Top Republicans Paul Ryan and Mitch McConnell have said they will support further investigation of findings that Russian hackers meddled in the November election.
The House speaker and Senate majority leader said any foreign intervention in the polls was unacceptable.
Donald Trump has repeatedly poured scorn on the claims, made by the CIA.
The CIA concluded on December 9 that Russia’s motive was to help Donald Trump.
Mitch McConnell and Paul Ryan said their respective intelligence committees would investigate the allegations.
“Any foreign breach of our cyber-security measures is disturbing and I strongly condemn any such efforts,” Senator Mitch McConnell told reporters, adding that “the Russians are not our friends”.
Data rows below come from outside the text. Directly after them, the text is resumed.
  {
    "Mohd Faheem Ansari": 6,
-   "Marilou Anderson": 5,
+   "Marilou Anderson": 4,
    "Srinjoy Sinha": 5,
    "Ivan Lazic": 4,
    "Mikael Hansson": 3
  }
Paul Ryan echoed these remarks, but warned against exploiting the work of the intelligence community for “partisan purposes”.
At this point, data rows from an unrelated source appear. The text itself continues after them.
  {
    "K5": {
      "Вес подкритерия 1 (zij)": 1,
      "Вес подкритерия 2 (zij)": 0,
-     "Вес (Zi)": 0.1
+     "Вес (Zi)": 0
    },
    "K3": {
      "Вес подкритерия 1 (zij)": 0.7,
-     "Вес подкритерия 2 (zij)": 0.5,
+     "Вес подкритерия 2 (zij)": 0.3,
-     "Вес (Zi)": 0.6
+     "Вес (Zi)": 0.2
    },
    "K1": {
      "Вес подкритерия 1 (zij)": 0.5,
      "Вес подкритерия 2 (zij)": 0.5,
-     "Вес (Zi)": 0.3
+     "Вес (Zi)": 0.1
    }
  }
The remarks came amid suggestions by Donald Trump that the claims were politically motivated.
On December 11, the president-elect told Fox News the Democrats were disseminating the “ridiculous” hacking reports because they lost the election.
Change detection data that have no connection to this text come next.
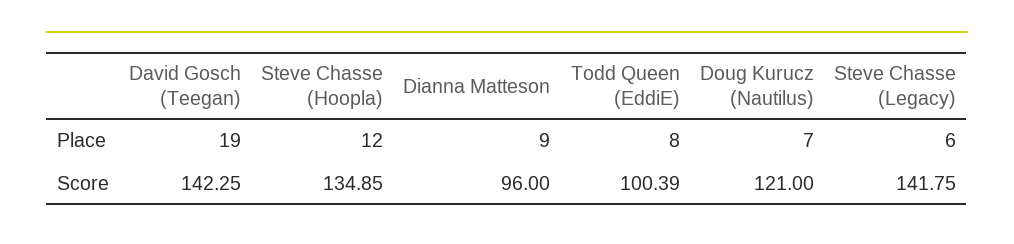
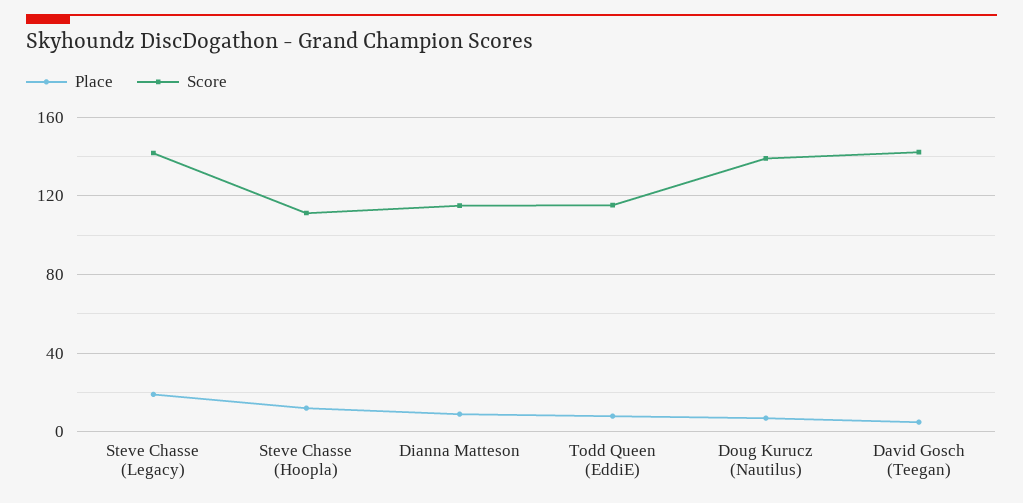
  {
    "Place": {
-     "David Gosch (Teegan)": 19,
+     "David Gosch (Teegan)": 5,
      "Steve Chasse (Hoopla)": 12,
      "Dianna Matteson": 9,
      "Todd Queen (EddiE)": 8,
      "Doug Kurucz (Nautilus)": 7,
-     "Steve Chasse (Legacy)": 6
+     "Steve Chasse (Legacy)": 20
    },
    "Score": {
      "David Gosch (Teegan)": 142.25,
-     "Steve Chasse (Hoopla)": 134.85,
+     "Steve Chasse (Hoopla)": 110,
-     "Dianna Matteson": 96,
+     "Dianna Matteson": 115,
-     "Todd Queen (EddiE)": 100.39,
+     "Todd Queen (EddiE)": 115,
-     "Doug Kurucz (Nautilus)": 121,
+     "Doug Kurucz (Nautilus)": 140,
      "Steve Chasse (Legacy)": 141.75
    }
  }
Then on the next day Donald Trump tweeted: “Can you imagine if the election results were the opposite and WE tried to play the Russia/CIA card. It would be called conspiracy theory!
“Unless you catch <<hackers>> in the act, it is very hard to determine who was doing the hacking. Why wasn’t this brought up before election?”
The FBI said two month ago that it believed Russia was behind the Democratic Party hacks, but on December 9 the CIA went further by concluding Russia’s motive was to help Donald Trump.
On December 12, the Hillary Clinton campaign, which lost to Donald Trump in last month’s election, said it was supporting an effort by a handful of members of the electoral college to request an intelligence briefing on the latest hacking allegations.
The Electoral College meets next week to ratify the results of the election.
Last week, President Barack Obama has ordered a complete review of the hacks, which targeted emails at the Democratic Party and John Podesta’s emails.
The contents of the emails, passed to WikiLeaks and posted online, were embarrassing to the Democrats and shook up the presidential campaign.